SAINT JOSEPH CALASANCTIUS
Founder of the Clerks Regular of Religious Schools (Piarists)
Saint Joseph Calasanctius was born in Aragon in 1556 of a noble family, who gave him a very Christian education. When only five years old, he led a troop of children through the streets to find the devil and slay him. He became a priest, and was engaged in various reforms when he heard a voice saying, "Go to Rome, Joseph" and had a vision of many children who were being taught by him and by a company of Angels. When he reached the Holy City, his heart was moved by the vice and ignorance of the children of the poor, and he saw clearly that ignorance was the mother of vice and misery. Sunday catechism lessons were insufficient to remedy the situation. When he could find no collaboration under the existing frameworks, the children's need mastered his profound humility, and he undertook to found personally the Order of Clerks Regular of the Pious Schools, or the Piarists.
The parish priest of Saint Dorothy's Church in Trastevere, placed two rooms at his disposition and assisted him in all things.

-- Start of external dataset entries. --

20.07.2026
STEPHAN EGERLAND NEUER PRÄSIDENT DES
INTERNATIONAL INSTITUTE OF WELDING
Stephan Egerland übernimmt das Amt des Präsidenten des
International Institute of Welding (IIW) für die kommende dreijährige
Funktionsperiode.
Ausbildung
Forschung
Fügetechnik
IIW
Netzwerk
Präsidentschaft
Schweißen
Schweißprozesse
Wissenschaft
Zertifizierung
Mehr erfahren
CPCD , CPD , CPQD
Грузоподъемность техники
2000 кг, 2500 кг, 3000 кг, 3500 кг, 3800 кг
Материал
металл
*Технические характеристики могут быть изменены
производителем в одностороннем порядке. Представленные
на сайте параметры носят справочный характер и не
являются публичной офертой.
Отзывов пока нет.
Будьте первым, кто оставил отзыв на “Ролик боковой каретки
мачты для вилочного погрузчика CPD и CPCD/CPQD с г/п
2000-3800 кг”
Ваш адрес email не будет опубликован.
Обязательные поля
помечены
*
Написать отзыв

Two other good priests joined the founders, and the school soon had several hundred children. He taught the children catechism, reading, writing and arithmetic, and he himself provided all that was necessary for the program of instruction, receiving nothing in payment. Other schools were organized elsewhere in Rome, and the holy priest had scholars of every rank under his care. Each lesson began with prayer. Every half-hour, piety was renewed by acts of faith, hope, and charity. At the end of the day the children were escorted home by the masters, so as to escape all harm on the way. An annual retreat was given them during the Easter season. Clement XIII approved the new Congregation, which became an Order with the ordinary three vows, and in addition a definitive commitment to the instruction of the indigent.
Enemies arose against Saint Joseph, however, from among his own subjects, thus imposing on the Founder the most sorrowful of all crosses, resembling that of the Lord Himself. They accused him to the Holy Office, and at the age of eighty-six he was led through the streets to prison. The Order was reduced to a simple Congregation under local episcopal authority and was not restored to its former privileges until after the Saint's death. Yet he died full of hope. "My work," he said, "was done solely for the love of God." Saint Joseph is the first to have given gratuitous instruction to the children of the people. Religion can claim for its own the instruction of the poor, both by birthright and by right of conquest. The body of Saint Joseph Calasanctius reposes in the church of Saint Pantaleon in Rome. He was canonized by Clement XIII in 1767.
Reflection: "My children," said the Curé of Ars, "I often think that most of the Christians who are lost are lost for want of instruction; they do not know their religion well."